Michigan Board of Canvassers Denies Place on Ballot for Proposed Election and Abortion Amendments

Two citizen-initiated petition drives to amend the Michigan Constitution failed to secure a place on this fall’s general election ballot due to textual deficiencies.
The decisions were made by the Board of State Canvassers (BSC) at a meeting held on Aug. 31.
One petition sought to make election practices that the Republican-controlled state legislature has tried repeatedly to reform or ban into constitutional mandates—things like the use of absentee ballot drop boxes and the funding of elections by private groups.
Governor Gretchen Whitmer, a Democrat, has vetoed more than a dozen such election integrity reform bills, calling them “voter suppression.”
The other petition would make abortion a constitutional right in Michigan.
Whitmer has publicly vowed to “fight like hell” to keep abortion legal in Michigan in the wake of the overturning of Roe v. Wade by the U.S. Supreme Court.

Both petition drives obtained more than the requisite number of valid signatures to appear on the ballot.
Advocates for each proposal vowed to appeal the BSC decisions to the Michigan Supreme Court.
Ballot Proposal
A ballot proposal to amend the Michigan Constitution to mandate absentee ballot drop boxes in every community and allow the private funding of elections failed to obtain a place on the Nov. 8 general election ballot because of textual deficiencies.
In addition, the proposed amendment would allow people to vote on a regular ballot without a photo ID by signing an affidavit.
Critics fear the proposal would also open the way for convicted felons and jail inmates to vote.
The proposal called Promote the Vote, which is backed by left-wing political action committees and opposed by conservative groups, did not receive a majority vote for approval from the BSC.
The four-member board is divided along party lines, with the two Democrat members voting for placement on the ballot and the two Republican members voting against it.
Republicans on the BSC contended that the language of the proposal failed to inform petition signers of all the sections of the state constitution that would be affected by the petition’s language as required.
Democrats on the board did not see it that way.
In an Aug. 31 press release, Khalilah Spencer, president of Promote the Vote 2022, the organization that created the proposed constitutional amendment, stated, “We are confident that the courts will remedy this needless and unjustified attempt to block our proposal.”
Kristina Karamo, the GOP nominee for secretary of state, publicized a critique of the proposition, calling it a disarmingly written petition that is being used as a cynical ruse to deceive voters into thinking they were voting for more secure elections when in reality, she says, the opposite is true.

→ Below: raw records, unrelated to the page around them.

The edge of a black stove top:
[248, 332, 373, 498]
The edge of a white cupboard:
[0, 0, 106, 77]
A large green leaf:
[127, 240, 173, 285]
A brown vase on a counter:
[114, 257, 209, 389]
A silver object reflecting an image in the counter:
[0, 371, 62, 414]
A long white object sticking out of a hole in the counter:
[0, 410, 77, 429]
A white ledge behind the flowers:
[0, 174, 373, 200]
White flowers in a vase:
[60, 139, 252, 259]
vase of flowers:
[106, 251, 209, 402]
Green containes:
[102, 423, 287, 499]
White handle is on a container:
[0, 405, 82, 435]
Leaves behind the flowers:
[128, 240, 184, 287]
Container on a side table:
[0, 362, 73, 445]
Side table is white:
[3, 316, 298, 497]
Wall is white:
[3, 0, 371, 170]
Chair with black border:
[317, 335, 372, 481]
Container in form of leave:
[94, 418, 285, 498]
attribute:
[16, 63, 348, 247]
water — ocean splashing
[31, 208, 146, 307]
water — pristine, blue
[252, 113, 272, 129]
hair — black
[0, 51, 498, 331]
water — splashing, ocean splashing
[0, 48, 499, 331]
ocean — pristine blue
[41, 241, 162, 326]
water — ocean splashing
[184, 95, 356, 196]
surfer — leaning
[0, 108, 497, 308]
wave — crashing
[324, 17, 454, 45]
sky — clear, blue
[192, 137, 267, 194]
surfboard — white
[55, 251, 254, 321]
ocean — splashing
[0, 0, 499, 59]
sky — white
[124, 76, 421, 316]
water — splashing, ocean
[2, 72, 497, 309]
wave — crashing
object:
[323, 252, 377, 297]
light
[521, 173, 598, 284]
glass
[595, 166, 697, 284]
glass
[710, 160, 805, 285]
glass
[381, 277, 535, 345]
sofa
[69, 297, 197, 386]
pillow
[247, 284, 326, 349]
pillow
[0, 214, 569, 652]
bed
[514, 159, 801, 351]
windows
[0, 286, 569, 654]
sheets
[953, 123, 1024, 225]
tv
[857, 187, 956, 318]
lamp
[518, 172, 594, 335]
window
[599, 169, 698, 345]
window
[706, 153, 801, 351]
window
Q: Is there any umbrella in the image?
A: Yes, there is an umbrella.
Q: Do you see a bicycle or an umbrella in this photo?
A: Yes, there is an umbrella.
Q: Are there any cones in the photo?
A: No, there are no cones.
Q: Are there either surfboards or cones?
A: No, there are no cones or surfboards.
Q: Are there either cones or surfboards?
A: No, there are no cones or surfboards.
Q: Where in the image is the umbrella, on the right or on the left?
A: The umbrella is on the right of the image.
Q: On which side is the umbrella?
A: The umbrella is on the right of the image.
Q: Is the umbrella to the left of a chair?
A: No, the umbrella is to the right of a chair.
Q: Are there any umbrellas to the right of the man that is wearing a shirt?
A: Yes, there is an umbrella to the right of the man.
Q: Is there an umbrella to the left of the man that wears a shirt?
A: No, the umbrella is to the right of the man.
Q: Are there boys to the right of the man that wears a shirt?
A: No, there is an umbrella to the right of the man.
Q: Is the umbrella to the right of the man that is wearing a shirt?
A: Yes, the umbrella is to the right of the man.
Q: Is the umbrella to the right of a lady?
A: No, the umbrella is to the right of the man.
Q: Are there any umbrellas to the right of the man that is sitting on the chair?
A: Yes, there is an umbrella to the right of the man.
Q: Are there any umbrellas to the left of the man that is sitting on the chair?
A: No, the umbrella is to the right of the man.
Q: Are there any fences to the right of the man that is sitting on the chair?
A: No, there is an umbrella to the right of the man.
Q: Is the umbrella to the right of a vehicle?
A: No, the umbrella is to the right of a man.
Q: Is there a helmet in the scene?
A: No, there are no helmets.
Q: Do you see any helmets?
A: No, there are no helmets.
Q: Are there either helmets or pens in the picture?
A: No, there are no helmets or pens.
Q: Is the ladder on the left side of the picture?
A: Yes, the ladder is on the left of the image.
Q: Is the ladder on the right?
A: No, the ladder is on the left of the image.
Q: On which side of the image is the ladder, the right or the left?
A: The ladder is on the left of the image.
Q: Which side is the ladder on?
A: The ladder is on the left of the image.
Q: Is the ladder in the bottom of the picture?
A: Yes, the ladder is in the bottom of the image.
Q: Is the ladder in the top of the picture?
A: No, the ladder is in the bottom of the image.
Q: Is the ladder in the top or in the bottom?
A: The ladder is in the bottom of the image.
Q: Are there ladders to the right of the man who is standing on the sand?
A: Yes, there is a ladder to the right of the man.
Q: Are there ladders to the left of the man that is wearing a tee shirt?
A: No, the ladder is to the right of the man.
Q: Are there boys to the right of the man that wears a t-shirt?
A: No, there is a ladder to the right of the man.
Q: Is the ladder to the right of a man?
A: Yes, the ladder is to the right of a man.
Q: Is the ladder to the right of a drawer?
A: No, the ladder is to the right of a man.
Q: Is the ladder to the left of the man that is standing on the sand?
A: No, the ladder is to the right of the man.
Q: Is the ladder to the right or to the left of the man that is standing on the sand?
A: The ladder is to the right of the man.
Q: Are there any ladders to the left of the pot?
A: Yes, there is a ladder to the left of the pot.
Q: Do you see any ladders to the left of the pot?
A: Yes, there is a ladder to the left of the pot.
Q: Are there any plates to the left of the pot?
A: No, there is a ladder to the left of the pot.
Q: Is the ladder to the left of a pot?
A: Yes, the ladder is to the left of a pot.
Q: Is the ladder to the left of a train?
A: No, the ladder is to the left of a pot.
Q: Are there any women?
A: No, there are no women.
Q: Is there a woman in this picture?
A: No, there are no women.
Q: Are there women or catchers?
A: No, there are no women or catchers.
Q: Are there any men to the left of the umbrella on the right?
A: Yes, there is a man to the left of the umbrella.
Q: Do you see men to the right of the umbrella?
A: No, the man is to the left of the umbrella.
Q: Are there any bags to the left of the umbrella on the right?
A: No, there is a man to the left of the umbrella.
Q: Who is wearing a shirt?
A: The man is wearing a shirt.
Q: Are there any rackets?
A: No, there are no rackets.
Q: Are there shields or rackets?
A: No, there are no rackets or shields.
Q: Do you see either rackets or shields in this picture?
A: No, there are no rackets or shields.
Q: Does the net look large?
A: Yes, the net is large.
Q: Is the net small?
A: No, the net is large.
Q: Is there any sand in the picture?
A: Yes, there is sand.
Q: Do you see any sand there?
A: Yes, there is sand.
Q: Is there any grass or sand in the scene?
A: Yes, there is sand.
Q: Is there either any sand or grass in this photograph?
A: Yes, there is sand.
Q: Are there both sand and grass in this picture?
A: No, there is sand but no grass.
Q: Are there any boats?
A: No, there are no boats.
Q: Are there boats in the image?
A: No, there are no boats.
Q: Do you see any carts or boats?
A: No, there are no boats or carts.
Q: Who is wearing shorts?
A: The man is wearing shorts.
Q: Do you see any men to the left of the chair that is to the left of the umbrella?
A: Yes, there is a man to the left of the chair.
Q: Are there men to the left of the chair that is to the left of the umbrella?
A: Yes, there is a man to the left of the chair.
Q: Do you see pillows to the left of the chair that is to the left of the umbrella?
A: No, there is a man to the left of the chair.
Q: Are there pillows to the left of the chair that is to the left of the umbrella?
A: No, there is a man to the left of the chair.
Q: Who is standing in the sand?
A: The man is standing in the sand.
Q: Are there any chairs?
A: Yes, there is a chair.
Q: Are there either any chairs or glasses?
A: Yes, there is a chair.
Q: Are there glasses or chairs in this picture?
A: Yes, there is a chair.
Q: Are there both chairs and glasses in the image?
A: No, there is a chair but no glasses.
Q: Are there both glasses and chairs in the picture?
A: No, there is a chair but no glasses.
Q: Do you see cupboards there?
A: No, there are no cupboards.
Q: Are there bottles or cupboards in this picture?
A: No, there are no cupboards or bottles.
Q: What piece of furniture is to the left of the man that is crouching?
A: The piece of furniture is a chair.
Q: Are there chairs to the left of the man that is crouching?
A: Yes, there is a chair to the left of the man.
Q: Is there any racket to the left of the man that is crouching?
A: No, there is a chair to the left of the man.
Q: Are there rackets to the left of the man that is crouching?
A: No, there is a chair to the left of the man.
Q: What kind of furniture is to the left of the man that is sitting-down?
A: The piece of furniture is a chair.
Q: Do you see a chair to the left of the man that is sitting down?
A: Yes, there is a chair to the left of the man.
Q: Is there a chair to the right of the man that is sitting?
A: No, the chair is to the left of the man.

Spokesperson Jamie Roe of Secure MI Vote, a grassroots conservative organization opposed to the Promote the Vote amendment, said in an Aug. 31 press release, “The canvassers got it right in denying it a place on the ballot.
“Michigan’s Constitution has strict rules that must be followed before a proposed amendment can be put before the voters.
“Promote the Vote violated those rules.”
According to Roe, the proposed amendment would render meaningless Article 2, Section 2 of the Michigan Constitution.
The section reads, “The legislature may by law exclude persons from voting because of mental incompetence or commitment to jail or penal institution.”
Roe said, “Voters who were asked to sign the petition were not told this fact.
“The elimination of this provision would allow convicted and incarcerated felons to vote in our elections.”
Another provision of Promote the Vote’s proposed constitutional amendment would permit a voter showing up at the polls without a government-issued photo ID to sign an affidavit and vote immediately—no more voting a provisional ballot.
Under current Michigan law, casting a provisional ballot requires a voter who has not presented a photo ID to provide documentation verifying his identity to an election official within six days after the election, or the provisional ballot is not counted.
Proposed Abortion Amendment
The proposed Reproductive Freedom for All Amendment, a measure that would legalize abortion on demand at any time and for any reason, right up to the moment of birth, was also denied a place on the Nov. 8 ballot.
The two Republican members of the BSC said their decision to deny a place on the ballot for the abortion amendment was due to multiple misspelled words, the failure to use the specified and legally required font size in places, and the running together of strings of words with no spaces in between—errors found throughout the text of the proposal as it was presented to signers.
The two Democrat members said that was insufficient reason to thwart the will of the hundreds of thousands of people that signed the petitions.